As a small business owner, you have to be cautious about how much money you spend and where you spend it. You know that you have to have workers’ compensation insurance, but when money is tight that insurance may lapse.
A lapse in workers’ compensation insurance might not seem like a big deal, but if one of your employees is harmed during that lapse, you could end up facing serious consequences.
Required workers’ compensation coverage
In New York, you are required to carry workers’ compensation coverage for your employees (though there are a few exceptions). Workers’ compensation is required even if your employees are only working for you part-time or are part of your family.
You can purchase workers’ compensation coverage from a private insurance carrier. You can also get it from a state fund if you’d like. Sometimes, business owners do opt out of workers’ compensation and self-insure, but for a small business, it’s typically easier to purchase state-funded workers’ compensation coverage.
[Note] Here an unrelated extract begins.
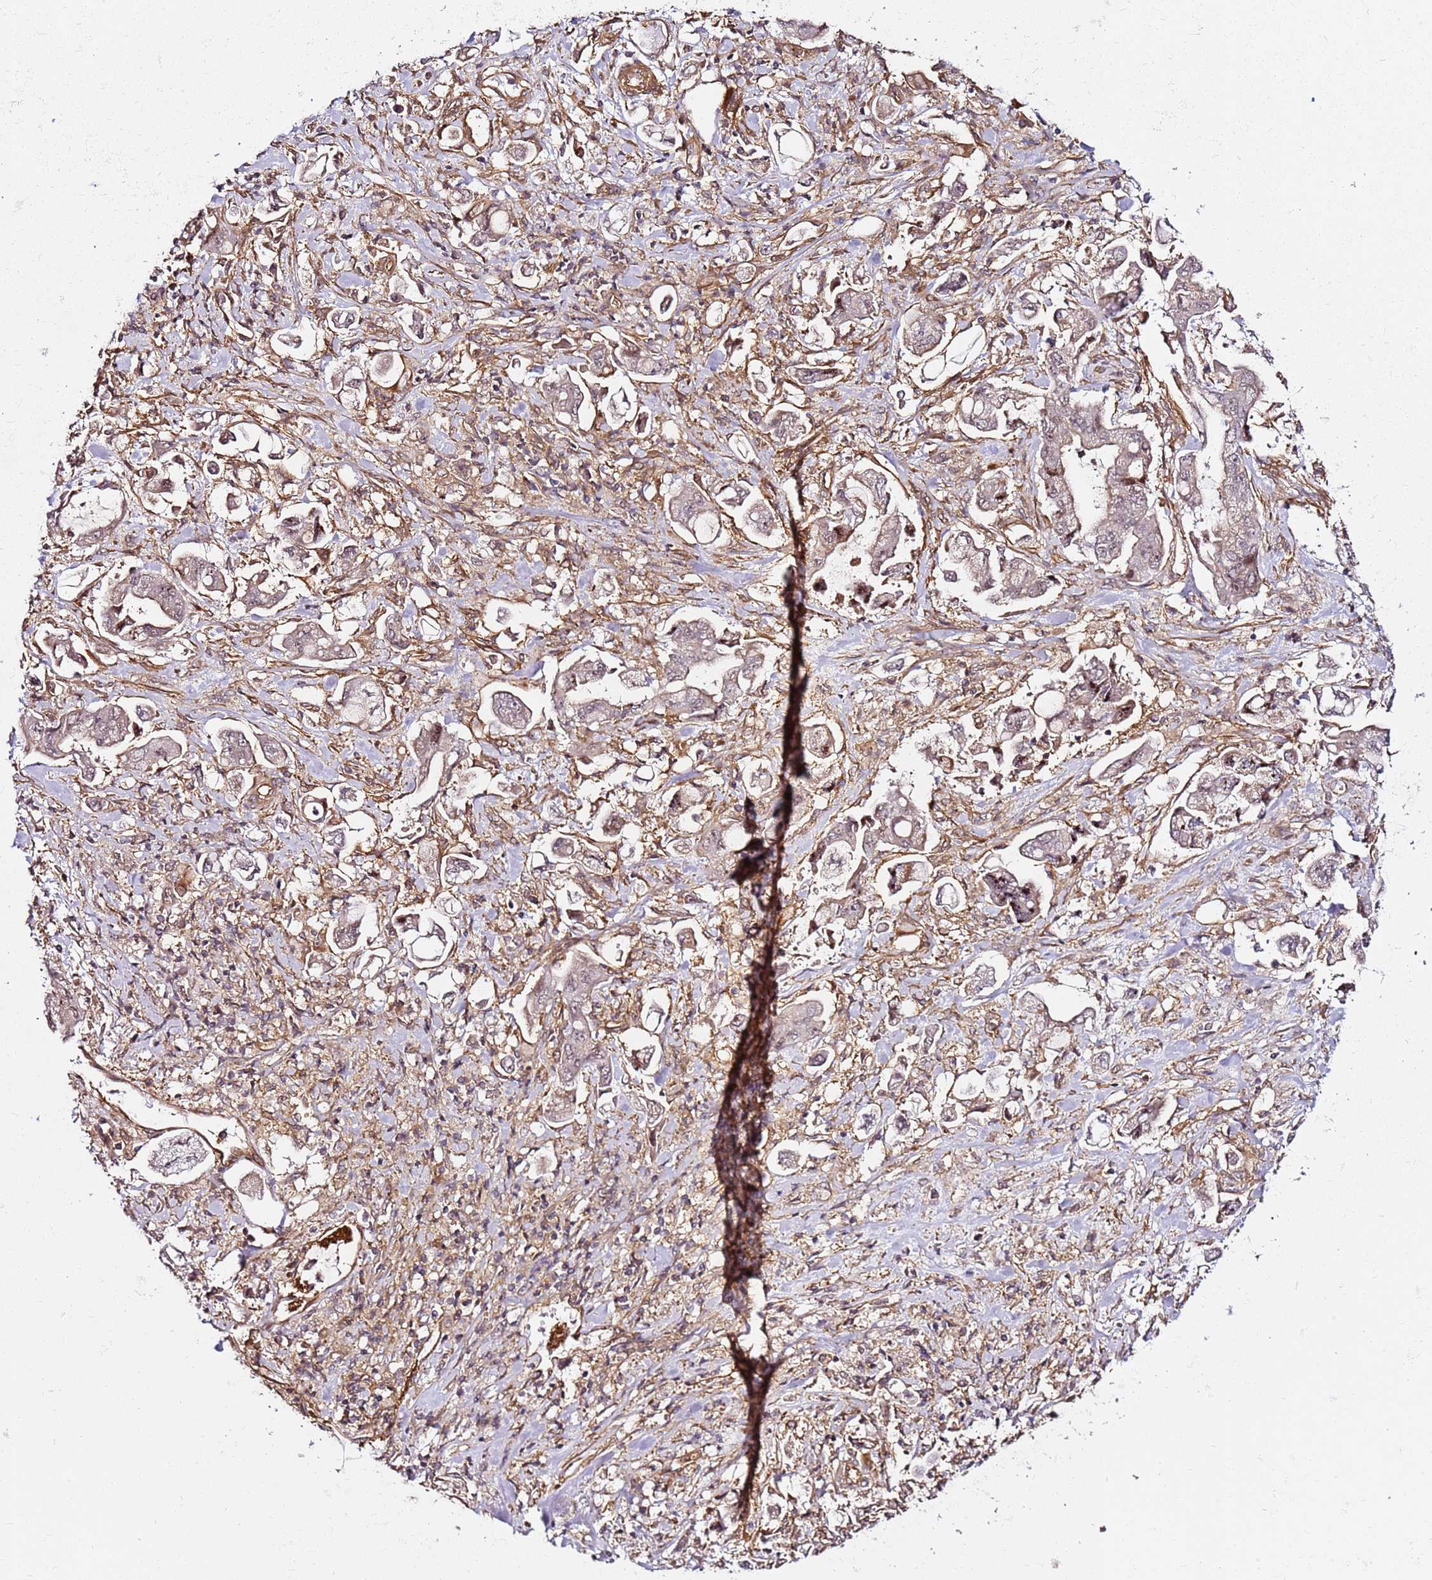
{"staining": {"intensity": "weak", "quantity": "<25%", "location": "nuclear"}, "tissue": "stomach cancer", "cell_type": "Tumor cells", "image_type": "cancer", "snomed": [{"axis": "morphology", "description": "Adenocarcinoma, NOS"}, {"axis": "topography", "description": "Stomach"}], "caption": "Immunohistochemistry of stomach cancer (adenocarcinoma) reveals no positivity in tumor cells.", "gene": "CCNYL1", "patient": {"sex": "male", "age": 62}}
What happens if your business doesn’t carry workers’ compensation or it lapses?
A lapse is basically the same as not having workers’ compensation at all. If you have six or more employees and fail to carry the right insurance coverage, you could be fined between $5,000 and $50,000. You could also face a felony charge.
For smaller businesses with five or fewer employees, the fine is limited to $5,000. However, if this is not the first time that the coverage has lapsed, you could face fines between $10,000 and $50,000 depending on the circumstances.
What can you do to protect your business?
It is possible to protect your business against claims that you weren’t covering the right insurance when an employee was hurt, but you need to work quickly. You’ll need to look into things like the statute of limitations to see if the worker’s injury is still compensable as well as the terms of your insurance to see if there were errors made in the length of the coverage unrelated to missing a payment.
Getting the right workers’ compensation coverage is necessary, so if you’re not yet dealing with a worker’s emergency, it’s time to get that coverage back in place.